Je crois que c’est Voltaire qui disait : « Donnez-moi trois lignes de la main d’un homme et je le fais pendre. » Si l’on y met les moyens, on peut tout faire dire à un mot, à un message, à un détail… Personne n’est tout à fait innocent, notre passé nous accable, chacun traîne des casseroles qu’un bon enquêteur finira par débusquer.

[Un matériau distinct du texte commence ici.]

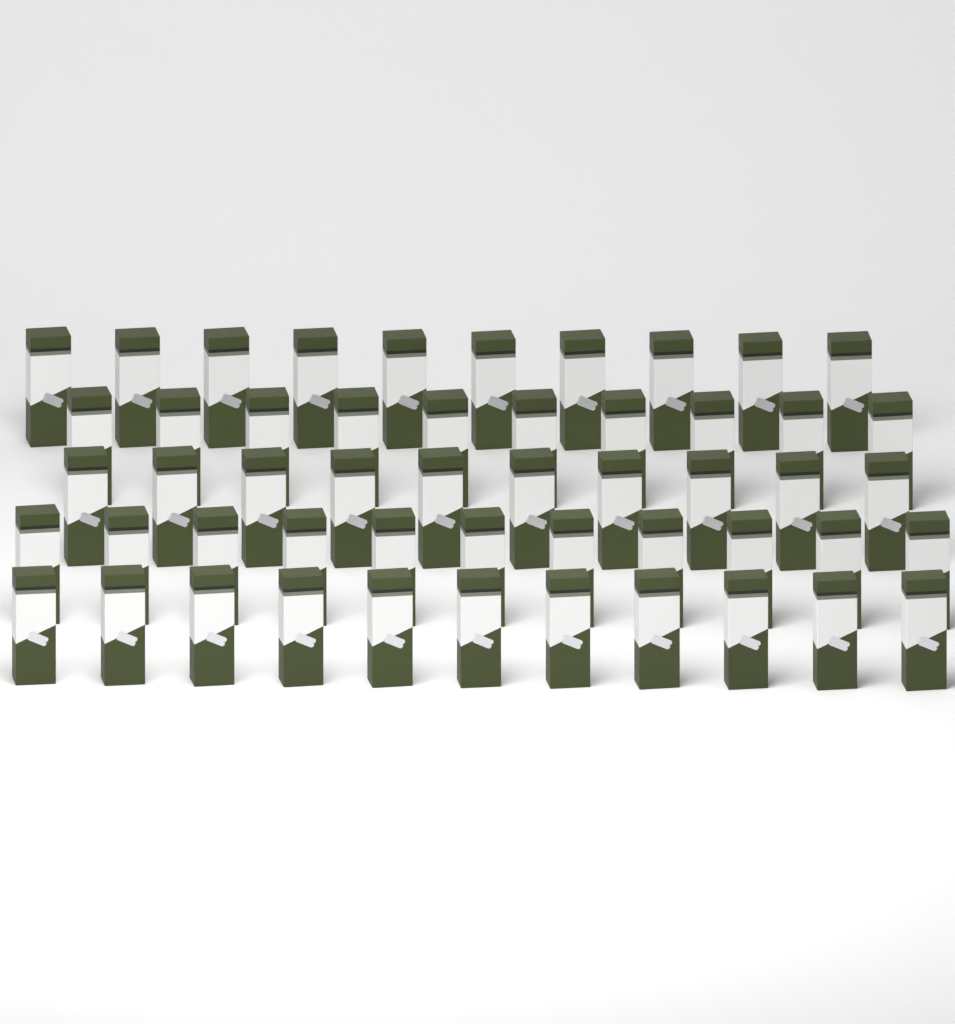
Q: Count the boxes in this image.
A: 52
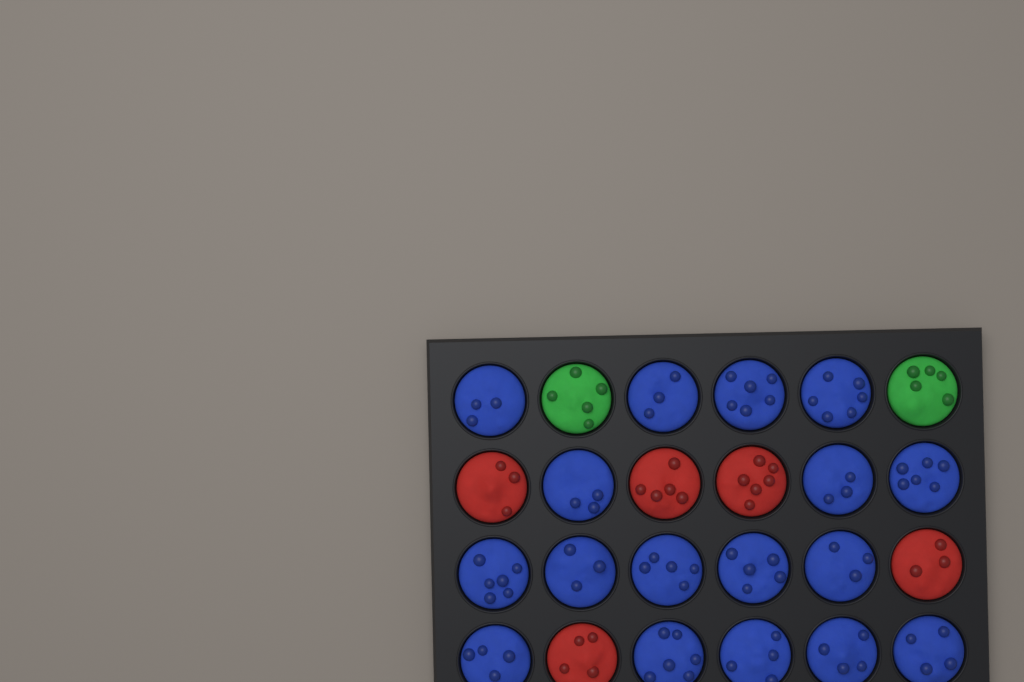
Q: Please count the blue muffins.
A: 17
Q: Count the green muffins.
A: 2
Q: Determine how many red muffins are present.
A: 5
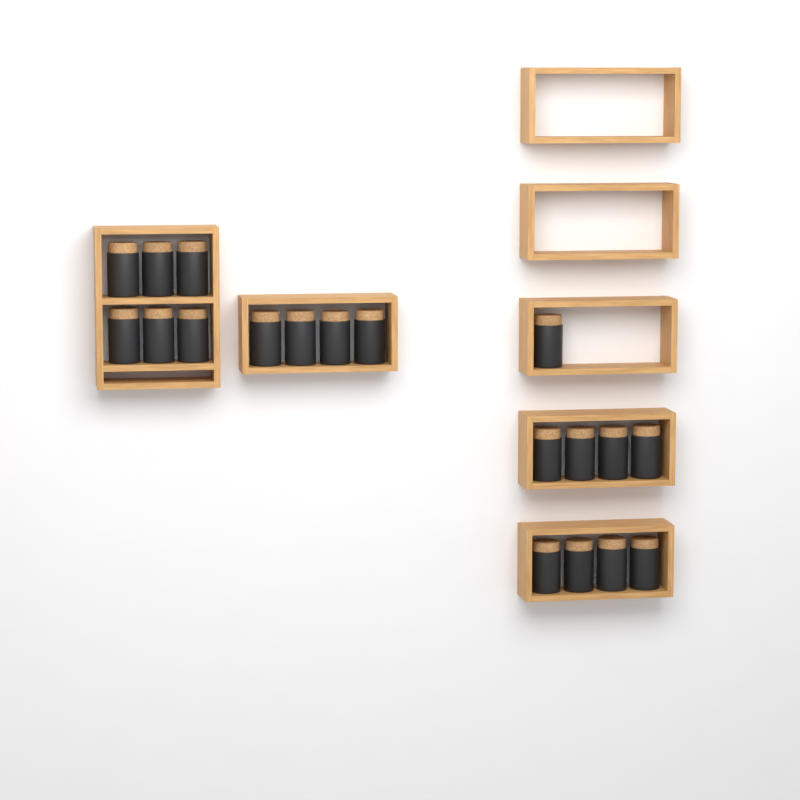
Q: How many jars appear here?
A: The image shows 19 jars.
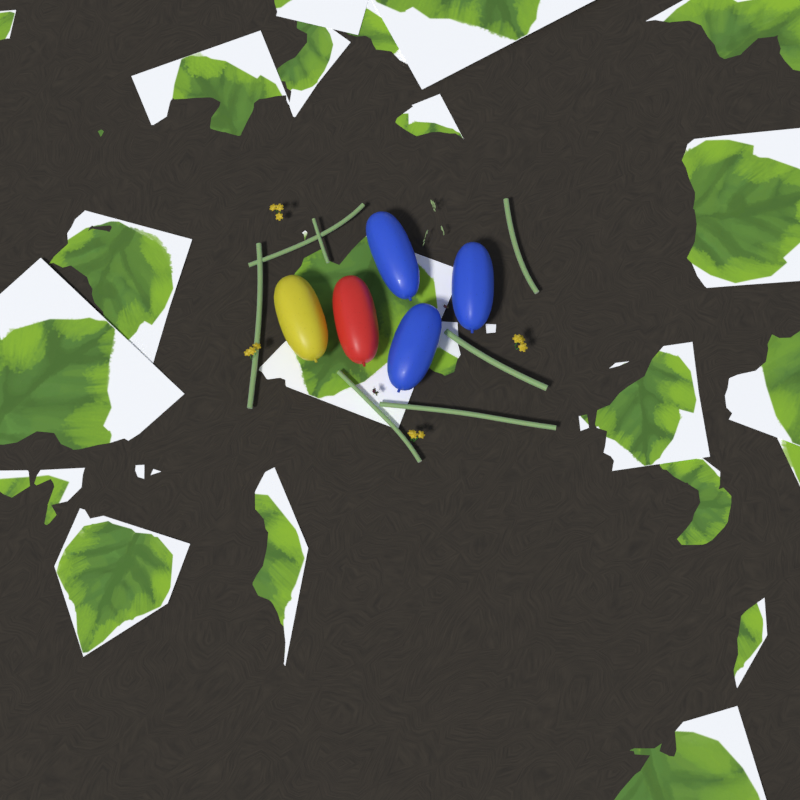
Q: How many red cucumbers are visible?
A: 1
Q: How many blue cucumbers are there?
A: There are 3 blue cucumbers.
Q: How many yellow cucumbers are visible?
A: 1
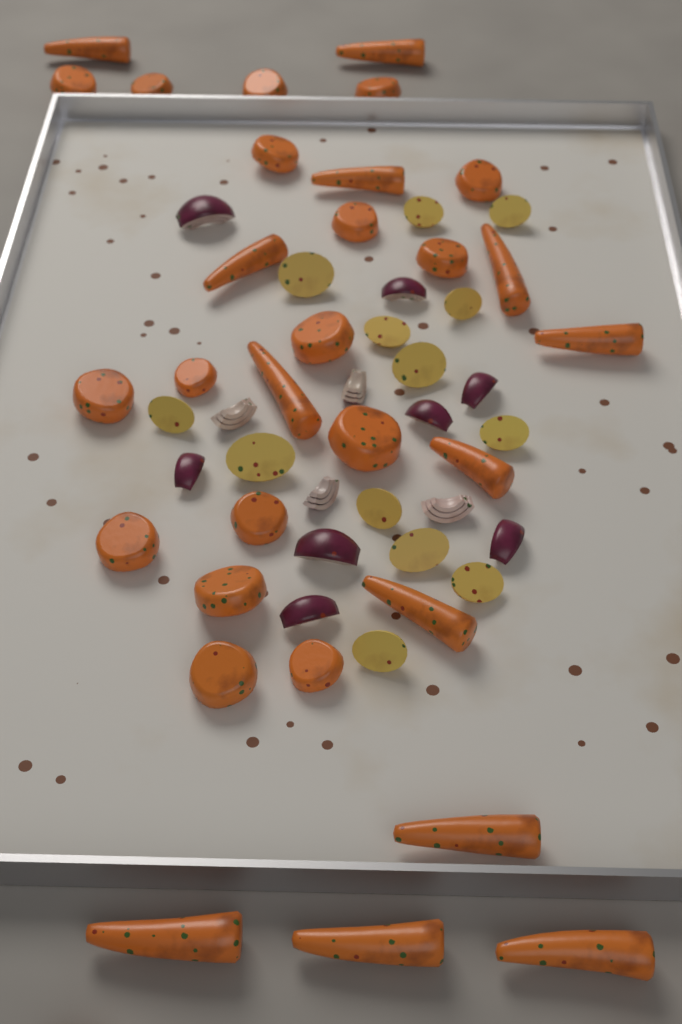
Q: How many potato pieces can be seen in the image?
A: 13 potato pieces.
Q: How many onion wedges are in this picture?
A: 12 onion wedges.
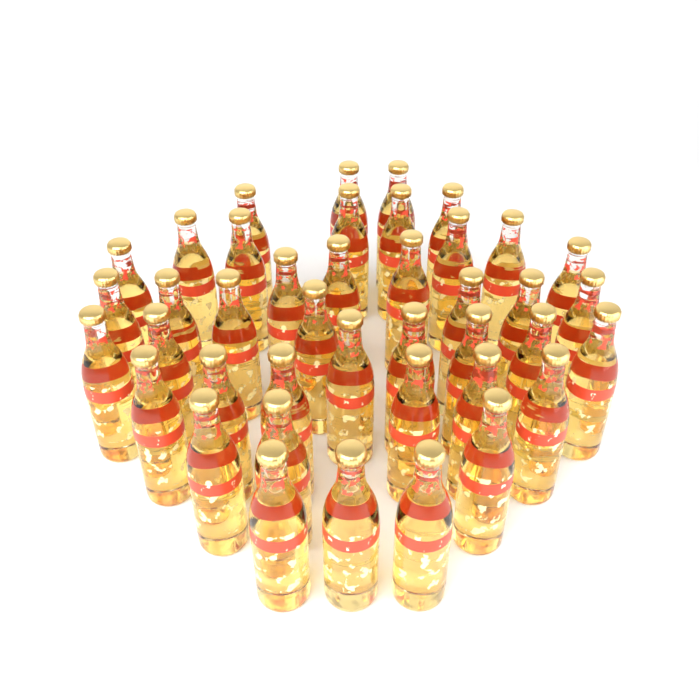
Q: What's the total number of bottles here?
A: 41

C’est ce que fait redouter cette affaire DSKND – les initiales s’emmêlent aussi intimement que sur la moquette d’une chambre d’hôtel. Au début, on ne savait pas grand-chose de cette ND, sinon qu’elle était une employée modèle, « sans histoires ». Puis l’enquête s’est emballée et les « histoires » se sont mises à pleuvoir. L’employée modèle est devenue prostituée-menteuse-trafiquante de drogue. Si l’enquête continue, on finira par découvrir que c’est elle, cette maudite Nafissatou, qui a assassiné Kennedy en 1963, qui a endommagé la navette spatiale et déclenché la crise financière de 2008. Cela ferait un beau slogan ou une belle une de journal : « Nafissatou, coupable de tout ! »
Heureusement que nous ne sommes pas tous soumis à un examen aussi impitoyable de notre passé. La semaine dernière, après avoir fait mes courses et les avoir payées dans mon supermarché, je me suis rendu compte en sortant que je tenais à la main un petit sachet contenant trois nectarines, que j’avais oublié de présenter à la caisse et donc omis de payer. J’ai haussé les épaules et je suis rentré chez moi. Dans l’économie du cosmos infini, dans le grand plan divin, cet oubli n’a strictement aucune importance. Mais si, dans un mois ou dans un an, je me retrouvais face à des enquêteurs aussi opiniâtres que ceux d’outre-Atlantique, on peut être sûr que cet incident prendrait des proportions bibliques, que les caméras du supermarché montreraient un individu louche – moi – s’esquivant comme un rat visqueux du noble temple de la consommation, que je serais estampillé malfrat. Et surtout, horreur suprême, je ne serais plus « crédible ». Si un type m’assommait ou me cambriolait, mon témoignage n’aurait aucune valeur car l’avocat du type tonnerait : pas crédible, le monsieur, il a volé trois nectarines, il y a dix ans ! Et la presse américaine, puritaine jusqu’au trognon, d’opiner gravement. Le nectarine-thief, ce naufrageur de la civilisation occidentale, ne mérite pas qu’on l’écoute !
Alors, que faire ? Il me semble qu’on devrait inventer une sorte d’appareil plein de biiip et de tuuuuut, un appareil qui servirait à abolir le passé à date fixe, par exemple tous les 31 décembre. À chaque début d’année, nous serions tous aussi crédibles que l’agneau qui vient de naître. On appellerait cet appareil le « crédibilator » – je cours déposer le nom. C’est à ce prix qu’une immigrée africaine pourrait avoir le même poids qu’un éléphant du PS.